Plasma 25-Hydroxyvitamin D and Risk of Pancreatic Cancer
Cette étude américaine (451 cas et 1 167 témoins) évalue l'association entre le niveau plasmatique de la vitamine D et le risque de cancer du pancréas
Background: Laboratory studies suggest vitamin D may inhibit pancreatic cancer cell growth. However, epidemiologic studies of vitamin D and pancreatic cancer risk have been conflicting. Methods: To determine whether prediagnostic levels of plasma 25-hydroxyvitamin D (25[OH]D) were associated with risk of pancreatic cancer, we performed a nested case-control study of 451 cases and 1167 controls from five cohorts through 2008. Logistic regression was used to compare the odds of pancreatic cancer by plasma level of 25(OH)D. Results: Mean plasma 25(OH)D was lower in cases versus controls (61.3 vs. 64.5 nmol/L, P=0.005). In logistic regression models, plasma 25(OH)D was inversely associated with odds of pancreatic cancer. Participants in quintiles two through five had multivariable-adjusted odds ratios (OR [95% confidence intervals]) of 0.79 (0.56-1.10), 0.75 (0.53-1.06), 0.68 (0.48-0.97), and 0.67 (0.46-0.97); P-trend=0.03), respectively, compared to the bottom quintile.
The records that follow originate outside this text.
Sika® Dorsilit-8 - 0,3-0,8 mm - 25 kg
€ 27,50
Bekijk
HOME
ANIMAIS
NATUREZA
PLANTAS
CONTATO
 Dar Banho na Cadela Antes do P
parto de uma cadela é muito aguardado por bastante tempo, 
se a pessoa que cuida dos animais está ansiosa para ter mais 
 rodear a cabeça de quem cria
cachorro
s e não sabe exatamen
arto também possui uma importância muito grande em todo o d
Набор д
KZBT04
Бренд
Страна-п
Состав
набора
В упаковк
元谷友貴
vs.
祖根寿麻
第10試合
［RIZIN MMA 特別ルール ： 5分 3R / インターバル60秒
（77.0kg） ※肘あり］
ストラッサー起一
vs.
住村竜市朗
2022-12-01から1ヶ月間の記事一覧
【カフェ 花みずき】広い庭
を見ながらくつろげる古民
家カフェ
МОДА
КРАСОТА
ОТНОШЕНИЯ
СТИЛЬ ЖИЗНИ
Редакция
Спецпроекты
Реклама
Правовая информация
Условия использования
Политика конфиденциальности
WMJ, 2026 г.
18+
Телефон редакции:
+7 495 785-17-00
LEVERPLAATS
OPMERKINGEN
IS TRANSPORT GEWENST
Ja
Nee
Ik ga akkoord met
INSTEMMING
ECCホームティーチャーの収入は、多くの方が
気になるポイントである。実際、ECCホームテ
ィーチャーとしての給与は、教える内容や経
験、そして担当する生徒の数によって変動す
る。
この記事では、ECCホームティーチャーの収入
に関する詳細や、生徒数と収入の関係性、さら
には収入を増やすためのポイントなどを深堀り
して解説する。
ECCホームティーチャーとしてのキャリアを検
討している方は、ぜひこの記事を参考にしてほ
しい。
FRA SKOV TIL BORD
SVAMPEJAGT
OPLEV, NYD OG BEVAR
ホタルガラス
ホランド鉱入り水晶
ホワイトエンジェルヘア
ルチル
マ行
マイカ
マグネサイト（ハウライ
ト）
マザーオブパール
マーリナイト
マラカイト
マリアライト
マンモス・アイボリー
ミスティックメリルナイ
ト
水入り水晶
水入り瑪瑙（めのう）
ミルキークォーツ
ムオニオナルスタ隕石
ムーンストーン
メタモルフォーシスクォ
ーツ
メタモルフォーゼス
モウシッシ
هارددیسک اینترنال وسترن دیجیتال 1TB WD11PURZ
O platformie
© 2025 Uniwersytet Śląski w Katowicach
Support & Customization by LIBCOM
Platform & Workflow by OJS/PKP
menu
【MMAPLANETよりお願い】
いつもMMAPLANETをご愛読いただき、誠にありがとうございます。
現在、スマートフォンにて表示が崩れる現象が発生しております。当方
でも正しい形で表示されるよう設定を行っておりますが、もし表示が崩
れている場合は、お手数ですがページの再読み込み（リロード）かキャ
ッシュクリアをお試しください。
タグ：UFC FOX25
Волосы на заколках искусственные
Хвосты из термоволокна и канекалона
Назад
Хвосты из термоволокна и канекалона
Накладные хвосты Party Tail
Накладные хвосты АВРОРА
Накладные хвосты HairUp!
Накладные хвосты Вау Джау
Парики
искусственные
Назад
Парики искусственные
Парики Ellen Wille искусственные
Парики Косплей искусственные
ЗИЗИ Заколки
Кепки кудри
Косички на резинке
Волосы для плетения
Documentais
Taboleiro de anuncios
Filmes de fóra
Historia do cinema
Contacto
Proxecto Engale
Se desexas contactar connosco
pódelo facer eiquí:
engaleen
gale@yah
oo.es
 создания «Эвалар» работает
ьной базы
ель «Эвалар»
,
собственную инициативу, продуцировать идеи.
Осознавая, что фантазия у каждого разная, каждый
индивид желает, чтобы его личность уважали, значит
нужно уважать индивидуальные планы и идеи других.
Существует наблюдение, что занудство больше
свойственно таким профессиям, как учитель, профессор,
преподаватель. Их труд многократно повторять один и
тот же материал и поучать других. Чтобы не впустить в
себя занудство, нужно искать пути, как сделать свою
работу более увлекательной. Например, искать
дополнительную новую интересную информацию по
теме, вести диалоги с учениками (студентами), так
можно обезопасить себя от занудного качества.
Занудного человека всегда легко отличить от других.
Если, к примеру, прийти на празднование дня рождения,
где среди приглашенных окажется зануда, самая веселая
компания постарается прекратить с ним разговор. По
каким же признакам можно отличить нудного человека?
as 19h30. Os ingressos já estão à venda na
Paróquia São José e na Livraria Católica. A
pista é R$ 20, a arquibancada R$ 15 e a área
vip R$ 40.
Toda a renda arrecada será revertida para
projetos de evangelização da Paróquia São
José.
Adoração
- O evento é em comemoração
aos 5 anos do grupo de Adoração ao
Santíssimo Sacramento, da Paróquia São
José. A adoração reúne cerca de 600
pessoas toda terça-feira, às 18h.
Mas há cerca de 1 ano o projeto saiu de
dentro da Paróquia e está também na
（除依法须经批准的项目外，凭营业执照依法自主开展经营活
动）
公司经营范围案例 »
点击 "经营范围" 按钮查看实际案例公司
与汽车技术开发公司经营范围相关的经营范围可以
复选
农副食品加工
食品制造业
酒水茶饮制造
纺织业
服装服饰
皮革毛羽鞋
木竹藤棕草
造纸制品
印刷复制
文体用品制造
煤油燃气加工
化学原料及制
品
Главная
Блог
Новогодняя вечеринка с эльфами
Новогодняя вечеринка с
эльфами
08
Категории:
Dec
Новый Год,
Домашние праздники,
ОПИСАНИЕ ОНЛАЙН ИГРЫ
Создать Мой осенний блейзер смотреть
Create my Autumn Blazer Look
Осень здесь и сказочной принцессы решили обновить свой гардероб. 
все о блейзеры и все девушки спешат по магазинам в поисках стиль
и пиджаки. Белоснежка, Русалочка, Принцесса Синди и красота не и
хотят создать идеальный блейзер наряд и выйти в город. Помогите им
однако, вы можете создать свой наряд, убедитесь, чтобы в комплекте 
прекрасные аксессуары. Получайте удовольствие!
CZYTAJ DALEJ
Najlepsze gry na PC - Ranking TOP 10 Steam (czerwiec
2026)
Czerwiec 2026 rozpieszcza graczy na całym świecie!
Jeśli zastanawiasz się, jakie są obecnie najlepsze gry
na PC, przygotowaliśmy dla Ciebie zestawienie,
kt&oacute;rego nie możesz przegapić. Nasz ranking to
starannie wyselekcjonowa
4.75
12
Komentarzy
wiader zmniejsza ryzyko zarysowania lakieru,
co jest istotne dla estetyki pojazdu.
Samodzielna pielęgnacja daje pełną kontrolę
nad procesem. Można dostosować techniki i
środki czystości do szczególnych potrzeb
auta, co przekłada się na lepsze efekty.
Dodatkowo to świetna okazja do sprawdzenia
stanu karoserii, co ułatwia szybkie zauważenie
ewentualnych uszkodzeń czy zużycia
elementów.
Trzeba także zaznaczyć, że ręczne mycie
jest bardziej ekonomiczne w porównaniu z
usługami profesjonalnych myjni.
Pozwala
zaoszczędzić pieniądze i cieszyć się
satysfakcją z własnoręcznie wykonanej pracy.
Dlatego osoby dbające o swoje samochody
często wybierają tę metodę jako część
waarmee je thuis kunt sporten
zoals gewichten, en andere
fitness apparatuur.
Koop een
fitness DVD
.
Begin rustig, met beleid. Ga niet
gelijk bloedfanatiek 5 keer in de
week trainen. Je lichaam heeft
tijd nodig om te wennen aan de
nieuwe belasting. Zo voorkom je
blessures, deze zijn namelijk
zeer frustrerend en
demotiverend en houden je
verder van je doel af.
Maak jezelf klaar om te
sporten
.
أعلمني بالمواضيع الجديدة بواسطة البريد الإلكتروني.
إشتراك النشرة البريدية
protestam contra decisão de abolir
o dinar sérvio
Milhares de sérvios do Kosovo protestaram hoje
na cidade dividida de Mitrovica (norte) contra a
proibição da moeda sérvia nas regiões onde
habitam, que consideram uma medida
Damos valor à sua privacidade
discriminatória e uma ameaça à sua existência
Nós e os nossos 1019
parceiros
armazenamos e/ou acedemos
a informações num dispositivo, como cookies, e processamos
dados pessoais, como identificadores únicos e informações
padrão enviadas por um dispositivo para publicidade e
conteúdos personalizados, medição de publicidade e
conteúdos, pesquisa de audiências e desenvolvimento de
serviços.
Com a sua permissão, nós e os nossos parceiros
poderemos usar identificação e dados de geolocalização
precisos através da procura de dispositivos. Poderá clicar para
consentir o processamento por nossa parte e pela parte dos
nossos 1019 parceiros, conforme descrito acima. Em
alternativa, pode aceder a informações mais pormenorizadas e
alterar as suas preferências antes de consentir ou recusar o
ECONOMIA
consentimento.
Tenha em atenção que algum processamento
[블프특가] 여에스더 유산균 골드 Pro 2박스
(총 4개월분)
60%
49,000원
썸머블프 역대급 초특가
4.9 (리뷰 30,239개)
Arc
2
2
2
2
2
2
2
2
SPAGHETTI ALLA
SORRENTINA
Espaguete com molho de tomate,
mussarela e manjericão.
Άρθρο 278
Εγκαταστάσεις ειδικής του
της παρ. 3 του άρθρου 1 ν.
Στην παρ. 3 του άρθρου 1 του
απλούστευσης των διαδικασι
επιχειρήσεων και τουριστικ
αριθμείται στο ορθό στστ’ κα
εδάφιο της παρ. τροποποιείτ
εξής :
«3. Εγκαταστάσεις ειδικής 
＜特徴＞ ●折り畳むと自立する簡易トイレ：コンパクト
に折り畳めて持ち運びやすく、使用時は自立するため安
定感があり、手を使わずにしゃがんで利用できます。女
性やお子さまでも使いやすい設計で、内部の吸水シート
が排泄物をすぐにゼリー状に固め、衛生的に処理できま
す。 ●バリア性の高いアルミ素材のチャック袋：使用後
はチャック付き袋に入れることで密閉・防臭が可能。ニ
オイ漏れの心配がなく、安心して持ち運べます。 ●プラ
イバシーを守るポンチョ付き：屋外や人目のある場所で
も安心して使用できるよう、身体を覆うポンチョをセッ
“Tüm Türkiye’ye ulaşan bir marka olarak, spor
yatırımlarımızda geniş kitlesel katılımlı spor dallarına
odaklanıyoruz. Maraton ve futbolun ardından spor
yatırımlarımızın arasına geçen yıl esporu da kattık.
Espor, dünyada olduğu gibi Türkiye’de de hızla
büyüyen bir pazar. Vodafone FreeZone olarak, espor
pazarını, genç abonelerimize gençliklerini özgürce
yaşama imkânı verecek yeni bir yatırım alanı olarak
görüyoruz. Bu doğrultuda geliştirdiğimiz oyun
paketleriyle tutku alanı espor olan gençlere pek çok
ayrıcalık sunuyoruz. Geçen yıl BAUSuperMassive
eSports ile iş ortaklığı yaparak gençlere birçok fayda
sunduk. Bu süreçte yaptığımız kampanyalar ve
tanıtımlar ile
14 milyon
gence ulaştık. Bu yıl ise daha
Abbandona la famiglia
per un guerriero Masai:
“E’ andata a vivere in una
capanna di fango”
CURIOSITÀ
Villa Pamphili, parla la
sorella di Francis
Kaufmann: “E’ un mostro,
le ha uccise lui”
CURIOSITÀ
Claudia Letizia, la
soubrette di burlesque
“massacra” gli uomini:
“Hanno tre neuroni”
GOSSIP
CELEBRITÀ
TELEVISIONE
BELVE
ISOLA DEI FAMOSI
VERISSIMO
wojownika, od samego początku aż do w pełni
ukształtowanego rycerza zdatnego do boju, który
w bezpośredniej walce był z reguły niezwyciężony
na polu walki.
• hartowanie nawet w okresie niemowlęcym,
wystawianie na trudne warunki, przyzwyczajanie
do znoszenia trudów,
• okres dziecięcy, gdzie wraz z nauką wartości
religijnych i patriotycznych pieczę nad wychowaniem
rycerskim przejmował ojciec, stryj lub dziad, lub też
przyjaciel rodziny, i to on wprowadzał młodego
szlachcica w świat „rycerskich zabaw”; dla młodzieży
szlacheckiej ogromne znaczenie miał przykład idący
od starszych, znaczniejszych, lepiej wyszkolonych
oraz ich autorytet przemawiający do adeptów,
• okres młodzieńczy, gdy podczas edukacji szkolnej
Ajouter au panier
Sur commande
Compared to those with insufficient levels (25[OH]D<50 nmol/L), ORs were 0.75 (0.58-0.98) for subjects with relative insufficiency (25[OH]D 50-<75 nmol/L) and 0.71 (0.52-0.97) for those with sufficient levels (25[OH]D≥75 nmol/L). No increased risk was noted in subjects with 25(OH)D ≥100 nmol/L, as suggested in a prior study. In subgroup analyses, ORs for the top versus bottom quartile of 25(OH)D were 0.72 (0.48-1.08) for women, 0.73 (0.40-1.31) for men, and 0.73 (0.51-1.03) for Whites. Conclusions: Among participants in five large prospective cohorts, higher plasma levels of 25(OH)D were associated with a lower risk for pancreatic cancer. Impact: Low circulating 25(OH)D may predispose individuals to the development of pancreatic cancer.